Exercise: Quote word for word everything in the rows below, from the line containing "- [ ] Singleton" down to the line containing "the Singleton pattern.".

Data in this exercise:
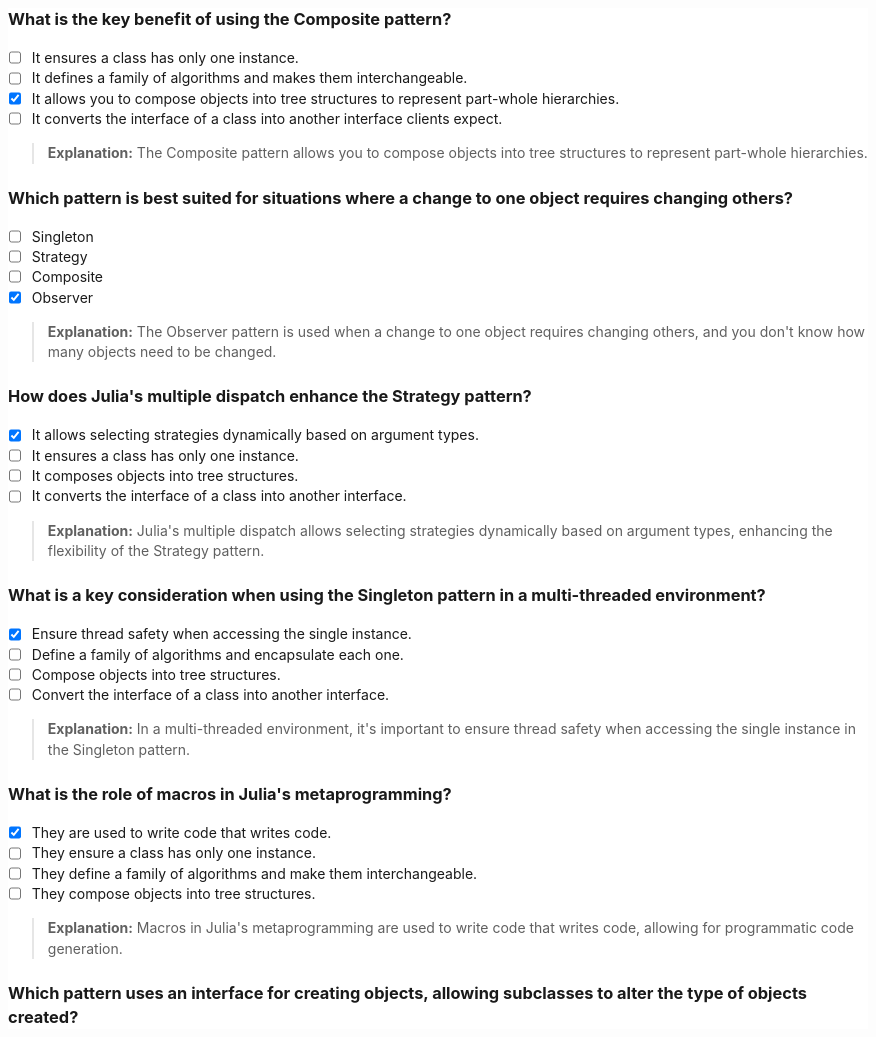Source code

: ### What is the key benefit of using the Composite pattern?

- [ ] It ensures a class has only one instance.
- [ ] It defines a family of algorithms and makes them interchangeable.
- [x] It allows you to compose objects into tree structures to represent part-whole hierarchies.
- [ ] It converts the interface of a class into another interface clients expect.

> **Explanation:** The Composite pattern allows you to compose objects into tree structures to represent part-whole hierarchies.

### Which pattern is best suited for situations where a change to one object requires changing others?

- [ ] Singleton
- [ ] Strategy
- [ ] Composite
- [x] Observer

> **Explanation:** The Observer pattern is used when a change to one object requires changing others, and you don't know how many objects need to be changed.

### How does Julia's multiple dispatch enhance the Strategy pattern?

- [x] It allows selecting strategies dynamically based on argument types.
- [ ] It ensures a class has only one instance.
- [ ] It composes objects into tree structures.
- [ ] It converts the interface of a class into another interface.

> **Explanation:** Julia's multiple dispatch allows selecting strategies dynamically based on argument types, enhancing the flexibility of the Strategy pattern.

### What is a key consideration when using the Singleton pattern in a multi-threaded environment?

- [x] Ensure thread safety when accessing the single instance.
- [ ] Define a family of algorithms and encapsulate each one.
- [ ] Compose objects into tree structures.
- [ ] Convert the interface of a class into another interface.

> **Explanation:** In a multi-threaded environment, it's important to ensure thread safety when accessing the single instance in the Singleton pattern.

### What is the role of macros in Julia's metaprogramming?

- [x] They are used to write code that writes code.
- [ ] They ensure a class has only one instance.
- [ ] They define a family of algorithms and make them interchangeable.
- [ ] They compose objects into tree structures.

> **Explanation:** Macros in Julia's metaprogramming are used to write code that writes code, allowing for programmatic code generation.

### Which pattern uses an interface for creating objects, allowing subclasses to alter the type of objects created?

* * *

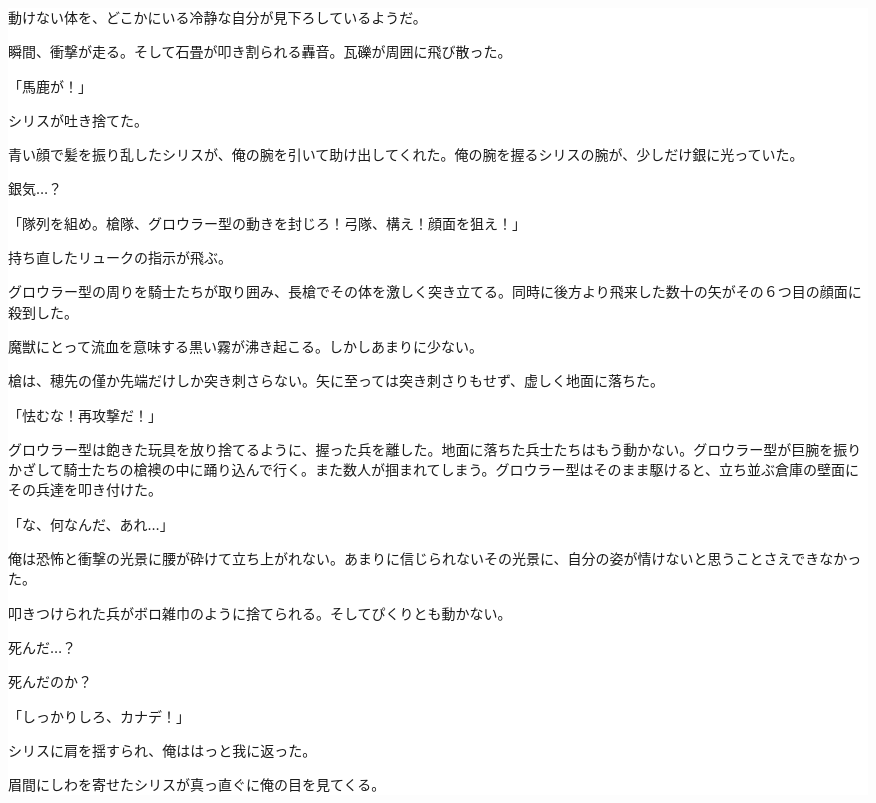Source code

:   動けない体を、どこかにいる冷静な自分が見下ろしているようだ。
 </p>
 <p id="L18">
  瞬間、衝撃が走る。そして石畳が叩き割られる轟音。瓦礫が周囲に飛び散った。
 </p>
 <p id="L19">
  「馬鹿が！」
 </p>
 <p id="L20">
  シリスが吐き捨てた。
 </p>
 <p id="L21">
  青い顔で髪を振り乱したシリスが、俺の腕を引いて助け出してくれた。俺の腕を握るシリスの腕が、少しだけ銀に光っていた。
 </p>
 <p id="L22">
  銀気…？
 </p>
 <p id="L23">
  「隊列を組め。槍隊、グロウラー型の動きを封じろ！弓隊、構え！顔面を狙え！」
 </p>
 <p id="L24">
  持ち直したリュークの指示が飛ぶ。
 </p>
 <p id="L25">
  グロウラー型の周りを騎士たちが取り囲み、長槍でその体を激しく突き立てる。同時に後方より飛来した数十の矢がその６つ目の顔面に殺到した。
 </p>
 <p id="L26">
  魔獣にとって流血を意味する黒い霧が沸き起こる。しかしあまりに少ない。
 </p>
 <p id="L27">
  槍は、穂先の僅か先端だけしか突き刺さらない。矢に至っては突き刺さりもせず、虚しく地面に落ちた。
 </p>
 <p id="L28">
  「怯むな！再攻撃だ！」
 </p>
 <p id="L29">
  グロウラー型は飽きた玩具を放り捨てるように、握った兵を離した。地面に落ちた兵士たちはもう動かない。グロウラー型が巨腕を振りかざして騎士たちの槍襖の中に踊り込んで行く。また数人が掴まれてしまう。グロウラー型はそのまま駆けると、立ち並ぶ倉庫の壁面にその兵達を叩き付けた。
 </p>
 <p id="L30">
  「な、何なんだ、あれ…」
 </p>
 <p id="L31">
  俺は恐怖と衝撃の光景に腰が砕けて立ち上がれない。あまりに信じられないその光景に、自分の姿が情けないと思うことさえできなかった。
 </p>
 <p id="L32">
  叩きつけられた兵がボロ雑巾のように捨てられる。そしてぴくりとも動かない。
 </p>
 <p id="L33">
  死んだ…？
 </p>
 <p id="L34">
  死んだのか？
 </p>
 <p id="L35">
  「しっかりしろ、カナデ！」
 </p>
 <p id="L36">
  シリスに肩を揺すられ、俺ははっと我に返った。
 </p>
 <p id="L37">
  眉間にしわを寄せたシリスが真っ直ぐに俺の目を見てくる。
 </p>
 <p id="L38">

==

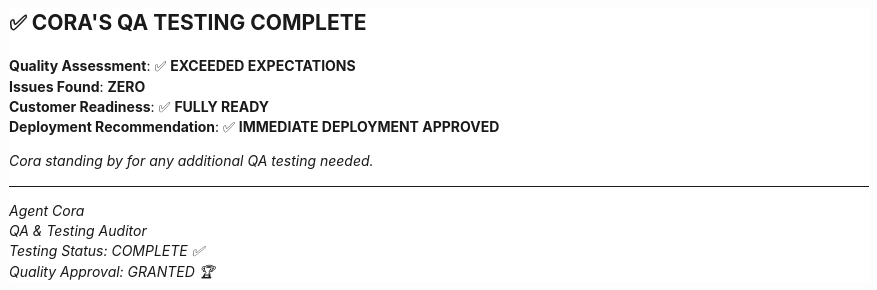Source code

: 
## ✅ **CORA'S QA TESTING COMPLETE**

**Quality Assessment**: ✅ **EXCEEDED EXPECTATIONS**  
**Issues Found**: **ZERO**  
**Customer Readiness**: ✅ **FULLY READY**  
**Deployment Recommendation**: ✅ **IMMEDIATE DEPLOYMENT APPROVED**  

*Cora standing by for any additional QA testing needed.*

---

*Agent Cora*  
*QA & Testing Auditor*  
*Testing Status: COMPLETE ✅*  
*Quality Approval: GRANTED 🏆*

Task answer:
- [ ] Singleton
- [ ] Strategy
- [ ] Composite
- [x] Observer

> **Explanation:** The Observer pattern is used when a change to one object requires changing others, and you don't know how many objects need to be changed.

### How does Julia's multiple dispatch enhance the Strategy pattern?

- [x] It allows selecting strategies dynamically based on argument types.
- [ ] It ensures a class has only one instance.
- [ ] It composes objects into tree structures.
- [ ] It converts the interface of a class into another interface.

> **Explanation:** Julia's multiple dispatch allows selecting strategies dynamically based on argument types, enhancing the flexibility of the Strategy pattern.

### What is a key consideration when using the Singleton pattern in a multi-threaded environment?

- [x] Ensure thread safety when accessing the single instance.
- [ ] Define a family of algorithms and encapsulate each one.
- [ ] Compose objects into tree structures.
- [ ] Convert the interface of a class into another interface.

> **Explanation:** In a multi-threaded environment, it's important to ensure thread safety when accessing the single instance in the Singleton pattern.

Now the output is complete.